UTF-PARSER - is a library that provides encode/decode functions that implement some UTF formats (the current version can ensure only UTF-8). The library is written for educational purposes because I wanted to train a bitwise mind to write an operating system. But in the development process, I thought: if I write the parser, why I can't bind together educational and production purposes? From this idea, you are seeing the library that has the name UTF-PARSER. The current version of UTF-PARSER is 2.1.5.13.1 in dev option, or 2.1.5 in common option. Learn more about system versioning here.
-
Cross platform code that works on any unix like system and on windows
-
Library has own dumper for detailed meaning what happend while decode/ecnode symbol
-
Library use colored and detailed output to determine error
-
Library has simple and flexibility API
use the simple command below for cloning latest libary version on your project. have 2 variants how to download:
- via https
git clone https://github.com/bust6k/UTF-PARSER.git- via ssh
git clone git@github.com:bust6k/UTF-PARSER.git.
├── README.md # the file describes what the parser can do and some other descriptions (the current file)

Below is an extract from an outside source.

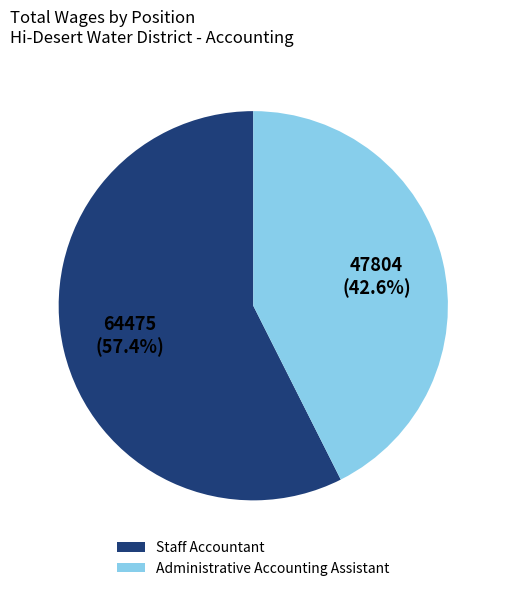

Is it true that Staff Accountant is 57% of the pie?

True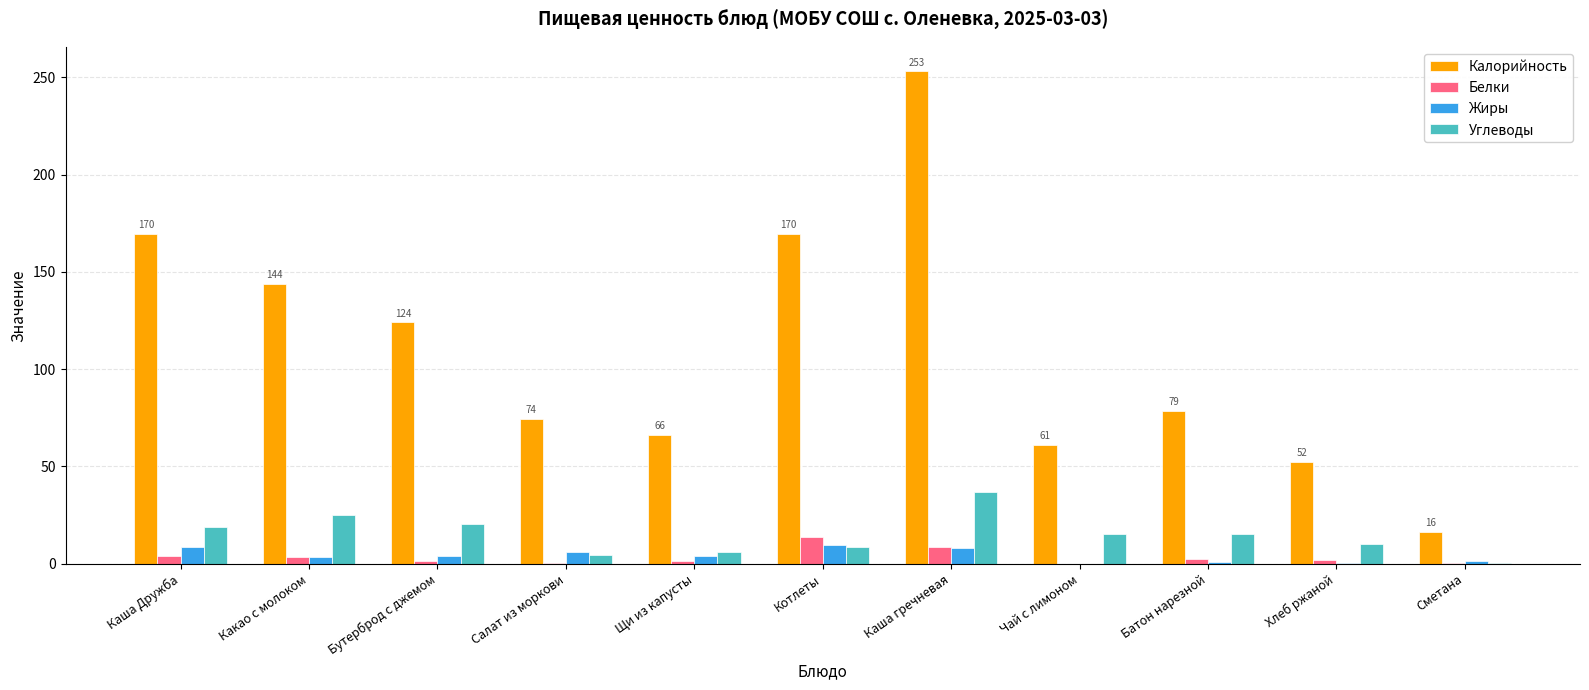

Is the value of Углеводы at Чай с лимоном greater than the value of Белки at Каша Дружба?

Yes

├── utf_parser.c # the implementation of encoder/decoder UTF formats
├── utf_parser.h # API for using
API of UTF-PARSER library has simple,flexibility structure to comfortable dumping,and using. Here's 2 main APU functions:
-
int32_t utf8_decode(signed char* bytes, int* out, bool dump) - this function decodes bytes stream bytes,return its representation in Unicode form and writes in out its length. third parametr used for enable dump process. If you have hard problem you can enable dumper and see all stages where symbol decoding fails/pass. If bytes are incorrect, the function in out returns -1(INCORRECT_SYMBOL),and, if bytes null pointer,the function returns -2(UNKNOWN_THING). If bytes are incorrect,or bytes is null,the function returns 1
-
int32_t utf8_encode(uint8_t* c, int* out, bool dump) - this function encodes Unicode symbol c,return its representation in UTF-8 form and writes in out its length. third parametr does same as in utf8_decode function. If bytes are incorrect, the function in out returns -1(INCORRECT_SYMBOL),and, if bytes null pointer,the function returns -2(UNKNOWN_THING). If bytes are incorrect,or bytes is null,the function returns 1
The parser has two versioning systems: one necessary to see the development process, middle versions, critical bugs, and more; the other is for learning only the production version of the parser. The second system uses only decimal numbering. Here's a description of both versioning systems:
- The dev versioning system has 5 states that describe something:
-
The major (1st state) version displays how many times a big update has been released that can change root logic. Example: adding multi-threading, cache, and lock-free features in utf8_encode and utf8_decode. The 1st state uses an octal number system.
-
The minor (2nd state) version shows how many medium updates have been released, such as adding new functions, redefining old API, or fixing big bugs. Example: adding multi-threading to the len() function. The 2nd state uses a decimal number system.
-
The patch (3rd state) version indicates how many small updates have been released, like fixing small bugs or adding small helper functions. Example: fixing an error in a unit test. The 3rd state uses a decimal number system.
-
The middle (4th state) versions show the number of middle development versions that may be unstable. Example: a middle version before the last stable release. The 4th state uses a hexadecimal number system. After each major version, the state resets.
-
The critical bugs (5th state) versions show how many times critical bugs have slowed development or caused major issues. Example: deleting all source code without recovery options. The 5th state uses an octal number system. After each major version, the state resets.
- The common versioning system has 3 states:
-
The major (1st state) version shows how many big updates that can change core logic have been released.
-
The minor (2nd state) version indicates medium updates, such as adding new functions or fixing big bugs.
-
The patch (3rd state) version reflects small updates, bug fixes, or small helper functions.